> [Instruction] Each entry, in full: reproduce it exactly.

(Records from a collection)
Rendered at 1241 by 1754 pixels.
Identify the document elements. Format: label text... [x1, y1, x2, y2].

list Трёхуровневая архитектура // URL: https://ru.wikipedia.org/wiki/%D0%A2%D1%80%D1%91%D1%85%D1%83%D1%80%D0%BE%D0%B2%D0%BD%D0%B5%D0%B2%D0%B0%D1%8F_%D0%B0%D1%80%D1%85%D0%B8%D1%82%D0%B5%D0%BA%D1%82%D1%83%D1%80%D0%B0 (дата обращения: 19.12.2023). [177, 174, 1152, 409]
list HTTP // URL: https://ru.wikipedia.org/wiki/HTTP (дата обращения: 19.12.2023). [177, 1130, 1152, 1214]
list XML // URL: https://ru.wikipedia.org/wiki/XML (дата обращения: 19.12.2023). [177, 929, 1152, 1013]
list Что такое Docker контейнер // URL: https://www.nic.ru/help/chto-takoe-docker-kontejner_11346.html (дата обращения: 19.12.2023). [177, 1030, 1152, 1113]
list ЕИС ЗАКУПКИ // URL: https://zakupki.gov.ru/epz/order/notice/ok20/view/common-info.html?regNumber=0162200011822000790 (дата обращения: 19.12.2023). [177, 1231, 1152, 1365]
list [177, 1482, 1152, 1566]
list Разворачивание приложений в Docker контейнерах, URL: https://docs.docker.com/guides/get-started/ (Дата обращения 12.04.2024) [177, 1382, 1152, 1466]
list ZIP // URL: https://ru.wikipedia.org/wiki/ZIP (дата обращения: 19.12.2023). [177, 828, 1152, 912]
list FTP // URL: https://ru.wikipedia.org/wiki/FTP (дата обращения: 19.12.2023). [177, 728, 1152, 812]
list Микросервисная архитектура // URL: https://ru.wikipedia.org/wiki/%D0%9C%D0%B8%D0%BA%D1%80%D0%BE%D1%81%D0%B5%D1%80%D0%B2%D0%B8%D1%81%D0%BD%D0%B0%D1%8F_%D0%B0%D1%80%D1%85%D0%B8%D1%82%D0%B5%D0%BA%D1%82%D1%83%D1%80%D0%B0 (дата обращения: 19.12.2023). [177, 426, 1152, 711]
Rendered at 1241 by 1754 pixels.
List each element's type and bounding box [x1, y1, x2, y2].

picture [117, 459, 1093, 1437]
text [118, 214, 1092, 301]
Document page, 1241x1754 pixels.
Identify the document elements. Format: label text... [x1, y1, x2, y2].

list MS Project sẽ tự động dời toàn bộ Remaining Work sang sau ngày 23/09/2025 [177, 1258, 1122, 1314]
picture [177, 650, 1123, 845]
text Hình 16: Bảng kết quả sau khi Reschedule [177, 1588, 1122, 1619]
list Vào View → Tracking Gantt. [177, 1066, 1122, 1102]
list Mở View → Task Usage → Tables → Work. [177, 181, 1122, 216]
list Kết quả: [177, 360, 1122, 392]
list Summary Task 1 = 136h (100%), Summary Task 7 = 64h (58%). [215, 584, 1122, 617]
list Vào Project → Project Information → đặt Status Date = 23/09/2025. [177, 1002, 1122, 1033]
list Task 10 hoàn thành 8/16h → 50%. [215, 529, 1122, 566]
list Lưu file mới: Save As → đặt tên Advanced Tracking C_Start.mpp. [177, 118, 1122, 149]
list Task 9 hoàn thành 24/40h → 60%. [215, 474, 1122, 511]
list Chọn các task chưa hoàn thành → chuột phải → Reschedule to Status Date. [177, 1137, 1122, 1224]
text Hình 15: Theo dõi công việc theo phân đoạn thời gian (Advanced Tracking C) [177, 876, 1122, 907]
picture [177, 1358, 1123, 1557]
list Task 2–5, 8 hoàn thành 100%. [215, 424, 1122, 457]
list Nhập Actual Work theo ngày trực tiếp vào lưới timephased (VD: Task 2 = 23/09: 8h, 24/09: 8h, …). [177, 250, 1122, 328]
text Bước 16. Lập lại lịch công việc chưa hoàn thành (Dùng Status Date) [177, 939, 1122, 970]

> [Expected output]
Rendered at 1241 by 1754 pixels.
Identify the document elements. Format: label text... [x1, y1, x2, y2].

list Трёхуровневая архитектура // URL: https://ru.wikipedia.org/wiki/%D0%A2%D1%80%D1%91%D1%85%D1%83%D1%80%D0%BE%D0%B2%D0%BD%D0%B5%D0%B2%D0%B0%D1%8F_%D0%B0%D1%80%D1%85%D0%B8%D1%82%D0%B5%D0%BA%D1%82%D1%83%D1%80%D0%B0 (дата обращения: 19.12.2023). [177, 174, 1152, 409]
list HTTP // URL: https://ru.wikipedia.org/wiki/HTTP (дата обращения: 19.12.2023). [177, 1130, 1152, 1214]
list XML // URL: https://ru.wikipedia.org/wiki/XML (дата обращения: 19.12.2023). [177, 929, 1152, 1013]
list Что такое Docker контейнер // URL: https://www.nic.ru/help/chto-takoe-docker-kontejner_11346.html (дата обращения: 19.12.2023). [177, 1030, 1152, 1113]
list ЕИС ЗАКУПКИ // URL: https://zakupki.gov.ru/epz/order/notice/ok20/view/common-info.html?regNumber=0162200011822000790 (дата обращения: 19.12.2023). [177, 1231, 1152, 1365]
list [177, 1482, 1152, 1566]
list Разворачивание приложений в Docker контейнерах, URL: https://docs.docker.com/guides/get-started/ (Дата обращения 12.04.2024) [177, 1382, 1152, 1466]
list ZIP // URL: https://ru.wikipedia.org/wiki/ZIP (дата обращения: 19.12.2023). [177, 828, 1152, 912]
list FTP // URL: https://ru.wikipedia.org/wiki/FTP (дата обращения: 19.12.2023). [177, 728, 1152, 812]
list Микросервисная архитектура // URL: https://ru.wikipedia.org/wiki/%D0%9C%D0%B8%D0%BA%D1%80%D0%BE%D1%81%D0%B5%D1%80%D0%B2%D0%B8%D1%81%D0%BD%D0%B0%D1%8F_%D0%B0%D1%80%D1%85%D0%B8%D1%82%D0%B5%D0%BA%D1%82%D1%83%D1%80%D0%B0 (дата обращения: 19.12.2023). [177, 426, 1152, 711]
Rendered at 1241 by 1754 pixels.
List each element's type and bounding box [x1, y1, x2, y2].

picture [117, 459, 1093, 1437]
text [118, 214, 1092, 301]
Document page, 1241x1754 pixels.
Identify the document elements. Format: label text... [x1, y1, x2, y2].

list MS Project sẽ tự động dời toàn bộ Remaining Work sang sau ngày 23/09/2025 [177, 1258, 1122, 1314]
picture [177, 650, 1123, 845]
text Hình 16: Bảng kết quả sau khi Reschedule [177, 1588, 1122, 1619]
list Vào View → Tracking Gantt. [177, 1066, 1122, 1102]
list Mở View → Task Usage → Tables → Work. [177, 181, 1122, 216]
list Kết quả: [177, 360, 1122, 392]
list Summary Task 1 = 136h (100%), Summary Task 7 = 64h (58%). [215, 584, 1122, 617]
list Vào Project → Project Information → đặt Status Date = 23/09/2025. [177, 1002, 1122, 1033]
list Task 10 hoàn thành 8/16h → 50%. [215, 529, 1122, 566]
list Lưu file mới: Save As → đặt tên Advanced Tracking C_Start.mpp. [177, 118, 1122, 149]
list Task 9 hoàn thành 24/40h → 60%. [215, 474, 1122, 511]
list Chọn các task chưa hoàn thành → chuột phải → Reschedule to Status Date. [177, 1137, 1122, 1224]
text Hình 15: Theo dõi công việc theo phân đoạn thời gian (Advanced Tracking C) [177, 876, 1122, 907]
picture [177, 1358, 1123, 1557]
list Task 2–5, 8 hoàn thành 100%. [215, 424, 1122, 457]
list Nhập Actual Work theo ngày trực tiếp vào lưới timephased (VD: Task 2 = 23/09: 8h, 24/09: 8h, …). [177, 250, 1122, 328]
text Bước 16. Lập lại lịch công việc chưa hoàn thành (Dùng Status Date) [177, 939, 1122, 970]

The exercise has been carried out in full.